**Task to complete**
Only the lines from the start of the data to the line containing "1067 346 3.80", both included, should be output, exactly and without pictures.

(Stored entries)

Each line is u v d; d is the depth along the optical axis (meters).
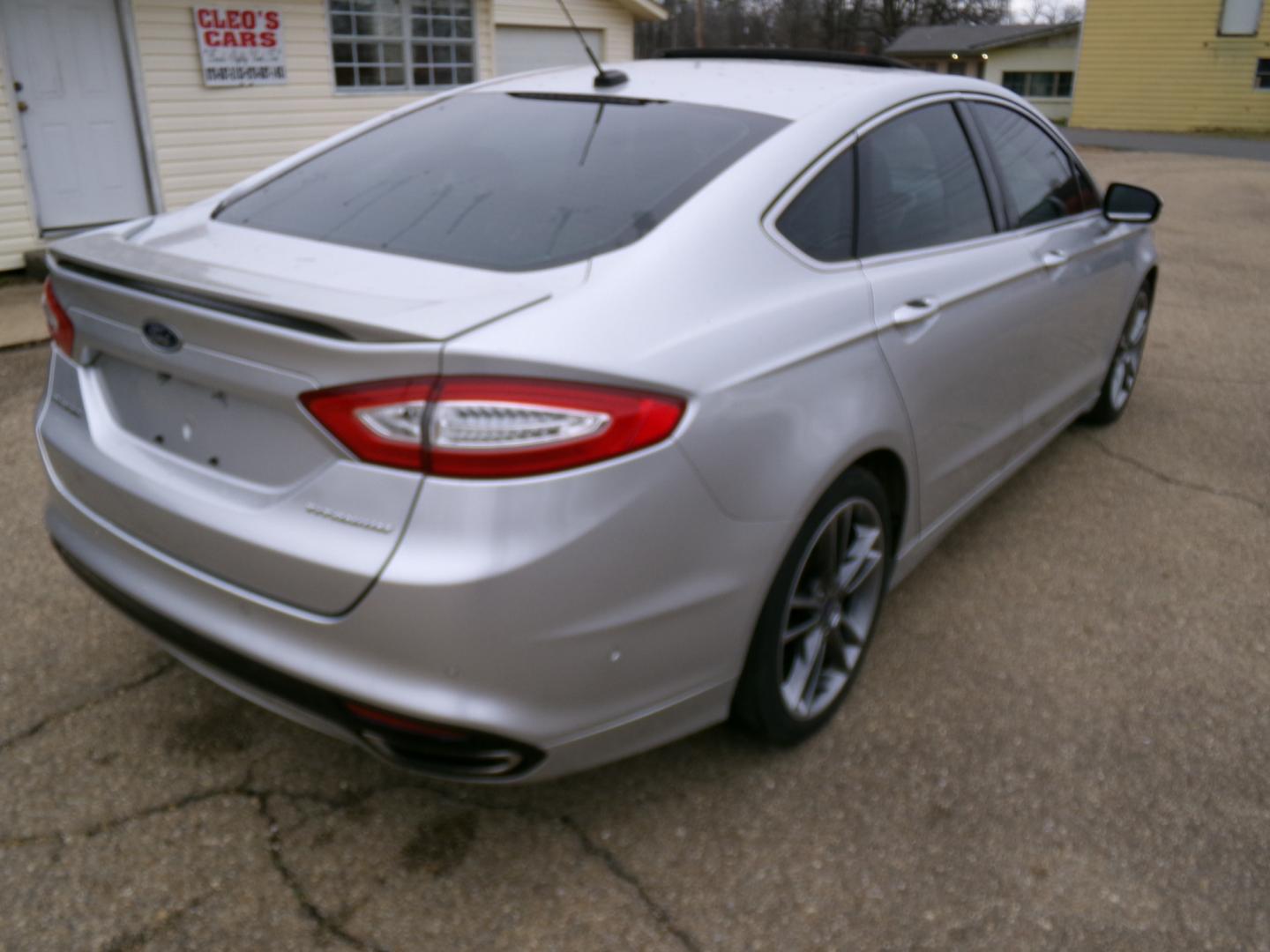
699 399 1.97
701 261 2.15
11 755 2.51
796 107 2.65
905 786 2.50
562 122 2.68
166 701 2.74
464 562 1.75
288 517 1.89
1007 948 2.06
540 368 1.78
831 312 2.36
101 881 2.15
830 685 2.68
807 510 2.23
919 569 3.58
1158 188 16.05
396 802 2.40
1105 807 2.45
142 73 9.71
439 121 2.87
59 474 2.37
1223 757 2.64
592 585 1.86
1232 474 4.46
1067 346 3.80
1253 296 8.20
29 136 9.07
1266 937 2.10
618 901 2.14
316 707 1.96
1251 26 30.84
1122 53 33.06
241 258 2.22
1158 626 3.25
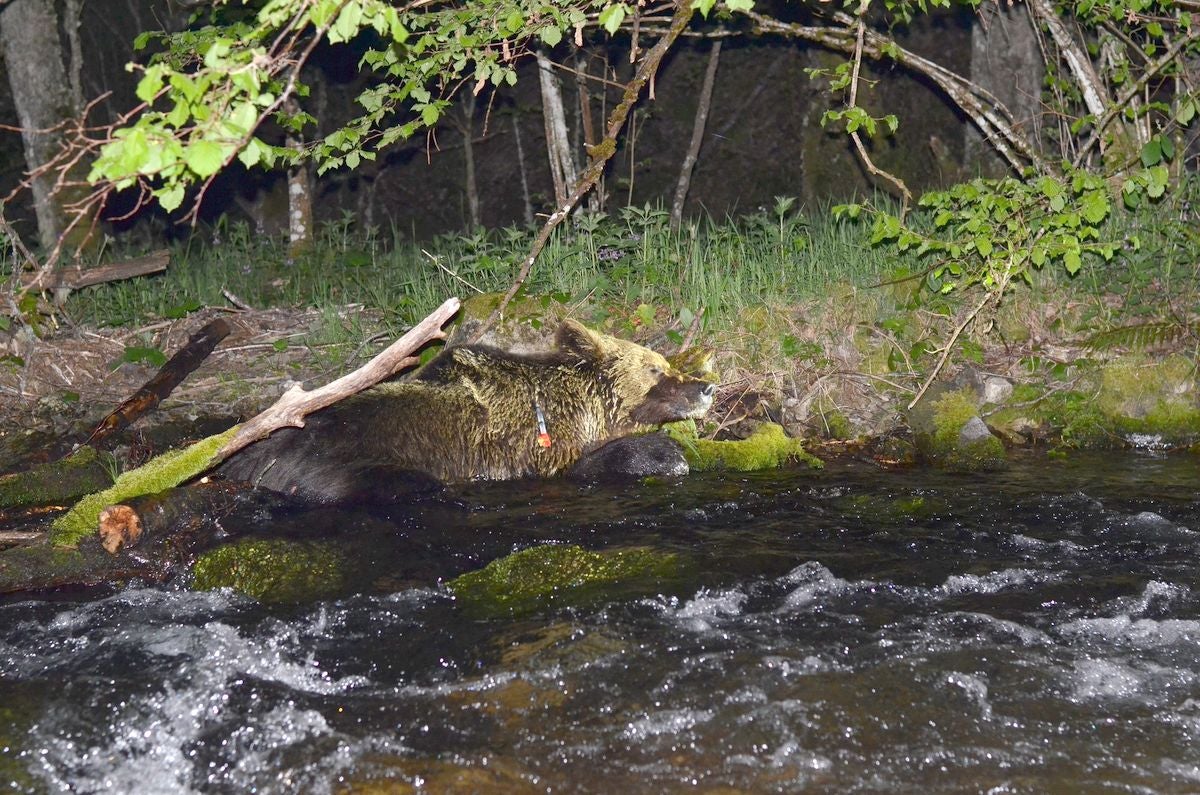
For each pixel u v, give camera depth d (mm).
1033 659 4617
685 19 7320
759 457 7773
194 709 4344
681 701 4266
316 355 9375
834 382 8609
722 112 16312
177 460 6359
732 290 9281
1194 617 5004
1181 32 8688
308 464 6945
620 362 7891
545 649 4719
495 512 6742
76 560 5766
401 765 3896
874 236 7883
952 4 13961
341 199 17188
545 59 10789
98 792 3865
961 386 8453
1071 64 9594
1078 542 6000
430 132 8156
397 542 6164
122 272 9758
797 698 4273
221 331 9281
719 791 3693
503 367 7719
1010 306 9141
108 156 3996
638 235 10227
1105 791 3672
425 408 7340
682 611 5133
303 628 5047
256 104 4410
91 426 8305
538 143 17281
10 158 15031
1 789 3846
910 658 4617
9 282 9383
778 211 10195
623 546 6059
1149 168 7508
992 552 5871
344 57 16234
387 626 5055
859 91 14492
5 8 11250
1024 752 3920
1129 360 8531
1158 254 9297
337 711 4305
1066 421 8289
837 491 7035
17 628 5090
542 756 3926
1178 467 7449
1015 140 9141
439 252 11984
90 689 4500
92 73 14789
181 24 14953
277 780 3867
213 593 5496
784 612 5117
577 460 7793
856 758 3887
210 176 4301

**Solution for this exercise**
Each line is u v d; d is the depth along the optical axis (meters).
699 399 1.97
701 261 2.15
11 755 2.51
796 107 2.65
905 786 2.50
562 122 2.68
166 701 2.74
464 562 1.75
288 517 1.89
1007 948 2.06
540 368 1.78
831 312 2.36
101 881 2.15
830 685 2.68
807 510 2.23
919 569 3.58
1158 188 16.05
396 802 2.40
1105 807 2.45
142 73 9.71
439 121 2.87
59 474 2.37
1223 757 2.64
592 585 1.86
1232 474 4.46
1067 346 3.80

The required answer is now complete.